Heyer was a supporter of Bernie Sanders, who ran unsuccessfully for the Democratic presidential nomination won by Hillary Clinton, Wilson said.

As a white woman, she thought it unfair that she enjoyed liberties that Wilson, as a black man, did not, he said. "You're college-educated, but if you walk into the store you may have people following you, and it's not fair," Wilson quoted Heyer as having said to him often.

Heyer, said Wilson, was strongly opposed to President Donald Trump, and she also spoke out against Jason Kessler, the blogger who organiSed the "Unite the Right" rally that was broken up before it began on Saturday.

"A big thing that bothered Heather was this whole past election," said Wilson. "She would literally sit in the office and cry at times because she was worried about what was going to happen to the country."

Heyer was left lying on the pavement next to another victim, the New York Daily News reported,after the car ploughed into the crowd but it was not known if she died at the scene.

The Independent noted that in her last posting on facebook, Heyer had written: "If you're not outraged, you're not paying attention."

Heyer's mother said in the statement on a GoFundMe page set up in her daughter's name that: "She died doing what was right.
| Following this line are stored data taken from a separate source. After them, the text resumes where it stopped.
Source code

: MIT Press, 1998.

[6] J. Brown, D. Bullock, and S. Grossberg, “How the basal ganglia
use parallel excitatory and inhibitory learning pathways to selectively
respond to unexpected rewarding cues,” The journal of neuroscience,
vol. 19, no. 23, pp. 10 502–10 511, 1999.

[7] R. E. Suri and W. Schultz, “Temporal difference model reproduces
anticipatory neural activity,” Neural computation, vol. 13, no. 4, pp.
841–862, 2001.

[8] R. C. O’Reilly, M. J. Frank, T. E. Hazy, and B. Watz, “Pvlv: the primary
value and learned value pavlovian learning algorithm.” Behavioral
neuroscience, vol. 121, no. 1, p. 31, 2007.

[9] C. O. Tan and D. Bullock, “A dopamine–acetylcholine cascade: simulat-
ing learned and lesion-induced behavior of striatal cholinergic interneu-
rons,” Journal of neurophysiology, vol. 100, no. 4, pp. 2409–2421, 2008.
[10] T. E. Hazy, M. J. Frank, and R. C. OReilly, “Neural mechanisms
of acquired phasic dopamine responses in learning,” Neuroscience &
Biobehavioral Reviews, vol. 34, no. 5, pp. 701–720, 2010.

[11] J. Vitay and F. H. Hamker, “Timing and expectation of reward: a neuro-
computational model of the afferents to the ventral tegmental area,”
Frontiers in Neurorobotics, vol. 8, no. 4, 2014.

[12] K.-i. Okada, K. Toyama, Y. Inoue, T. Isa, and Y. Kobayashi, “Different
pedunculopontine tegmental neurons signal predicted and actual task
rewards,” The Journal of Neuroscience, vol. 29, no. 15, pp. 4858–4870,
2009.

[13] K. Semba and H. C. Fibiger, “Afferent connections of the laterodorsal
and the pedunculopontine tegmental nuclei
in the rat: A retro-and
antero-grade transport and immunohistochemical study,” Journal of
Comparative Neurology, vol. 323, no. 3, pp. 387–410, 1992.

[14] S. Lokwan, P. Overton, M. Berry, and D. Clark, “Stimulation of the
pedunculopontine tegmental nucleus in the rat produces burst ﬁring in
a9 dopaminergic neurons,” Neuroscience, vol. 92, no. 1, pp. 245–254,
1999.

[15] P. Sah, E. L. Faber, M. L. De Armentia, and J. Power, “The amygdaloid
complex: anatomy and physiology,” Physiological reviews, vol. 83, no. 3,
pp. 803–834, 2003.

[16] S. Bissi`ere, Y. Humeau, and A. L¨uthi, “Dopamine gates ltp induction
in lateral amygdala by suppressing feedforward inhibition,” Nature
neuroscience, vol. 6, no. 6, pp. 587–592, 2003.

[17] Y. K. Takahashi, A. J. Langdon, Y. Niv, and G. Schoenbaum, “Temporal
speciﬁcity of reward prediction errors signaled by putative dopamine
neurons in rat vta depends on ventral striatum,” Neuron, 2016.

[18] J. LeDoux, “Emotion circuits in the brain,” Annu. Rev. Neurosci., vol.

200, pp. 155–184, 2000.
My heart is broken, but I am forever proud of her."

A friend, Felicia Correa, said on the GoFundMe page that Heyer was "murdered while protesting hate". "She will truly be missed," she wrote.

The GoFundMe page had already surpassed its target of raising US$50,000 ($68,000) by Sunday afternoon (Aug 13).

A vigil was planned in her honour later Sunday evening in Charlottesville's Emancipation Park, which had been the scene of the white nationalist rally and counter-protests on Saturday.

The driver of the Dodge Challenger that plowed into the crowd was alleged to be James Fields, a 20-year-old man from Maumee, Ohio. Police arrested him and lhe was charged with second-degree murder, and other crimes connected related to the hit-and-run.

The Daily News ran a photo of the man it identified as the suspect that it said it had taken earlier in a group of white men holding black-and-white shields emblazoned with logo of Vanguard America, a neo-Nazi hate group.

Two others were killed as a result of the violence on Saturday. A Virginia State Police helicopter that was assisting those despatched to bring the violence on the ground under control crashed near a golf course and burst into flames.

The pilot, Lt H Jay Cullen, 48, of Midlothian, Virginia, and Berke MM Bates, 40, a trooper-pilot of Quinton, Virginia., died at the scene.